(*<*) theory a5 = Main: (*>*)
subsection {* The Euclidean Algorithm -- Inductively *}
subsubsection {* Rules without Base Case *}
text {* Show that the following
*}
consts evenempty :: "nat set"
inductive evenempty
intros
Add2Ie: "n \<in> evenempty \<Longrightarrow> Suc(Suc n) \<in> evenempty"
text {* defines the empty set: *}
lemma evenempty_empty: "evenempty = {}"
(*<*) oops (*>*)
subsubsection {* The Euclidean Algorithm *}
text {* Define inductively the set @{text gcd}, which characterizes
the greatest common divisor of two natural numbers: *}
(*<*)consts(*>*)
gcd :: "(nat \<times> nat \<times> nat) set"
text {* Here, @{text "(a,b,g) \<in> gcd"} means that @{text g} is the gcd
of @{text a} und @{text b}. The definition should closely follow the
Euclidean algorithm.
Reminder: The Euclidean algorithm repeatedly subtracts the smaller
from the larger number, until one of the numbers is 0. Then, the other
number is the gcd. *}
text {* Now, compute the gcd of 15 and 10: *}
lemma "(15, 10, ?g) \<in> gcd"
(*<*) oops (*>*)
text {* How does your algorithm behave on special cases as the following? *}
lemma "(0, 0, ?g) \<in> gcd"
(*<*) oops (*>*)
text {* Show that the gcd is really a divisor (for the proof, you need an appropriate lemma): *}
lemma gcd_divides: "(a,b,g) \<in> gcd \<Longrightarrow> g dvd a \<and> g dvd b"
(*<*) oops (*>*)
text {* Show that the gcd is the greatest common divisor: *}
lemma gcd_greatest [rule_format]: "(a,b,g) \<in> gcd \<Longrightarrow>
0 < a \<or> 0 < b \<longrightarrow> (\<forall> d. d dvd a \<longrightarrow> d dvd b \<longrightarrow> d \<le> g)"
(*<*) oops (*>*)
text {* Here as well, you will have to prove a suitable lemma. What is
the precondition @{text "0 < a \<or> 0 < b"} good for?
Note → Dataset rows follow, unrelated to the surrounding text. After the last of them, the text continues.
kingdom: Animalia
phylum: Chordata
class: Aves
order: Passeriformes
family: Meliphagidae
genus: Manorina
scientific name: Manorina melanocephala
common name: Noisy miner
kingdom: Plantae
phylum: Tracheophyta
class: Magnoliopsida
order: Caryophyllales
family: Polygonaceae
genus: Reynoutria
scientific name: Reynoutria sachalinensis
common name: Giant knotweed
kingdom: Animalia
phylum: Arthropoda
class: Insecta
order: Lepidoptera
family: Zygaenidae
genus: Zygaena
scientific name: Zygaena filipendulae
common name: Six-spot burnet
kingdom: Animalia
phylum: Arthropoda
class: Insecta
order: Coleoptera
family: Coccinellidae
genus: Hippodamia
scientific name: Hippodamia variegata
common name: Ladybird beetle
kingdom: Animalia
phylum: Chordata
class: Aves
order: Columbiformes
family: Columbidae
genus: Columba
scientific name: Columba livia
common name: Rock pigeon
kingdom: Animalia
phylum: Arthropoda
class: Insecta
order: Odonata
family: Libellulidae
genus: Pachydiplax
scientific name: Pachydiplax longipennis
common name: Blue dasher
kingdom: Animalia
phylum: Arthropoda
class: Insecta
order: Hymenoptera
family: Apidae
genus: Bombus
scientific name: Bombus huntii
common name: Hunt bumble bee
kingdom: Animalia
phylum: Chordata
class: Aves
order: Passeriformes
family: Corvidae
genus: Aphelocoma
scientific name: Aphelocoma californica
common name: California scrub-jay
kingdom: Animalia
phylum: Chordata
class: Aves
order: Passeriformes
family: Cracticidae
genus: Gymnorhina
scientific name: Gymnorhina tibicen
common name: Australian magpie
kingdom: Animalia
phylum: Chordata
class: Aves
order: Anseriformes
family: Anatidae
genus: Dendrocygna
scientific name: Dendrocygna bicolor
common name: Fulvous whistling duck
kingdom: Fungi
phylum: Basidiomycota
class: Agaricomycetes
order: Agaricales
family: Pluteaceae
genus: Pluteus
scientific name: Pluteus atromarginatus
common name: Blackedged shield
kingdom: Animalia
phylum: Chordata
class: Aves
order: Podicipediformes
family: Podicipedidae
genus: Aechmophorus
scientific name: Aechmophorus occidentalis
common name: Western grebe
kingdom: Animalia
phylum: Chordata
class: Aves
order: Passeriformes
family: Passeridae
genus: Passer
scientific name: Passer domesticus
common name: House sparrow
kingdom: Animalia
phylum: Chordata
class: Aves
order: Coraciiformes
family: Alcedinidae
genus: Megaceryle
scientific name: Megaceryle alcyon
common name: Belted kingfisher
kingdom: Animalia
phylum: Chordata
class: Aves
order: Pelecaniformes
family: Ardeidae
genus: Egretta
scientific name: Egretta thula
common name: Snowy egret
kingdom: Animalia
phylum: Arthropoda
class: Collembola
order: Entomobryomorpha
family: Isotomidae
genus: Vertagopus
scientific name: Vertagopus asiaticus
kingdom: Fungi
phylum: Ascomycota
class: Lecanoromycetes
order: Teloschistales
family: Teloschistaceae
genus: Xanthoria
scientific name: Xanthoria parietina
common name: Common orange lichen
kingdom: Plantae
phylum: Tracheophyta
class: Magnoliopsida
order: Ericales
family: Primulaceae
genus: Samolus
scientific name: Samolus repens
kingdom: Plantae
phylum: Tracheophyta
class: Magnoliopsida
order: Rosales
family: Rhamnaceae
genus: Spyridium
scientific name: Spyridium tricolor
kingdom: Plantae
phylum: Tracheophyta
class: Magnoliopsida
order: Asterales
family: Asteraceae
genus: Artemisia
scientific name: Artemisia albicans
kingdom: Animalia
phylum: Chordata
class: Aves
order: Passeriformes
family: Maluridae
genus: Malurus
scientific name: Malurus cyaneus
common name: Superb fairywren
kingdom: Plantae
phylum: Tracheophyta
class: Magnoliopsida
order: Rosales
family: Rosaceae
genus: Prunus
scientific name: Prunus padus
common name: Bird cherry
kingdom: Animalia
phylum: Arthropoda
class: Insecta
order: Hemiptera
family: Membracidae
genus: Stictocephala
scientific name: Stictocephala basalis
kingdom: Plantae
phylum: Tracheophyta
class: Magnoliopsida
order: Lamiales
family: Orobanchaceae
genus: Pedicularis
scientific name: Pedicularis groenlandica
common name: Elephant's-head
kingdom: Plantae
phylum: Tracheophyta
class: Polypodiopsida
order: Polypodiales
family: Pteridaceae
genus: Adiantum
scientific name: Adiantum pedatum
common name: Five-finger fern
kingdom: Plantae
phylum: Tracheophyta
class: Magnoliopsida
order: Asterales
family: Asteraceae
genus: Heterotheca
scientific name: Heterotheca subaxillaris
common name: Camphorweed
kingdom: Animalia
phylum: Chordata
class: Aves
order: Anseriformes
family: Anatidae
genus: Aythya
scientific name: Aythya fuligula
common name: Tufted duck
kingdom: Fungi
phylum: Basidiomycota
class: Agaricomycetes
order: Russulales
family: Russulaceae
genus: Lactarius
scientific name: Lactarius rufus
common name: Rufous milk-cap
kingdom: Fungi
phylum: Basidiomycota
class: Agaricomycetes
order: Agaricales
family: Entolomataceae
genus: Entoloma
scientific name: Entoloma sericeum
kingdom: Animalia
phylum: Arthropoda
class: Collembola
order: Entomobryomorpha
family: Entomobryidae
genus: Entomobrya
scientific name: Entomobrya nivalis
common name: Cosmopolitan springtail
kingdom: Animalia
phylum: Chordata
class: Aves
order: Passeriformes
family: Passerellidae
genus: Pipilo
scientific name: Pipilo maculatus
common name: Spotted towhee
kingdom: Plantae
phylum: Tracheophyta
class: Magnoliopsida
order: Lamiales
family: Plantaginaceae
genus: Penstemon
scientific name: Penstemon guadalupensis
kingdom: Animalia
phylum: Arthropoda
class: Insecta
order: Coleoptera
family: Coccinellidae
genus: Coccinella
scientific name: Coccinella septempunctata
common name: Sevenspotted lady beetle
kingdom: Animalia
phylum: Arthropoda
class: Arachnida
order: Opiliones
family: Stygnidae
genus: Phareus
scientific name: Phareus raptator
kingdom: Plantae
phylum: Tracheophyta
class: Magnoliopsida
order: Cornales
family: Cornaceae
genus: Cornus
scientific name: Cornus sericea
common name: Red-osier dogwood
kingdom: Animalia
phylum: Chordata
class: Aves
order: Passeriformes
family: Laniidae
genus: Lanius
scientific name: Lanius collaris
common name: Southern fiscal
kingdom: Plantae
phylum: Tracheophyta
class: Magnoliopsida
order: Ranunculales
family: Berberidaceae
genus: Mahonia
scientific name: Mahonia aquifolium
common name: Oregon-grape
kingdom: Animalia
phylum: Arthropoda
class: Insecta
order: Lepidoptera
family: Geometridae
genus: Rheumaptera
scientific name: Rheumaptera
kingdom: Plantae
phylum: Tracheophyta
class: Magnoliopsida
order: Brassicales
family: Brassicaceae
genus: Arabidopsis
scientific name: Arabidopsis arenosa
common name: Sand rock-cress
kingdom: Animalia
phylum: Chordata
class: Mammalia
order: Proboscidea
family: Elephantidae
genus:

So far, we have only shown that @{text gcd} is correct, but your
algorithm might not compute a result for all values @{text
"a,b"}. Thus, show completeness of the algorithm: *}
lemma gcd_defined: "\<forall> a b. \<exists> g. (a, b, g) \<in> gcd"
(*<*) oops (*>*)
text {* The following lemma, proved by course-of-value recursion over
@{text n}, may be useful. Why does standard induction over natural
numbers not work here? *}
lemma gcd_defined_aux [rule_format]:
"\<forall> a b. (a + b) \<le> n \<longrightarrow> (\<exists> g. (a, b, g) \<in> gcd)"
apply (induct rule: nat_less_induct)
apply clarify
(*<*) oops (*>*)
text {* The idea is to show that @{text gcd} yields a result for all
@{text "a, b"} whenever it is known that @{text gcd} yields a result
for all @{text "a', b'"} whose sum is smaller than @{text "a + b"}.
In order to prove this lemma, make case distinctions corresponding to
the different clauses of the algorithm, and show how to reduce
computation of @{text gcd} for @{text "a, b"} to computation of @{text
gcd} for suitable smaller @{text "a', b'"}.
*}
(*<*) end (*>*)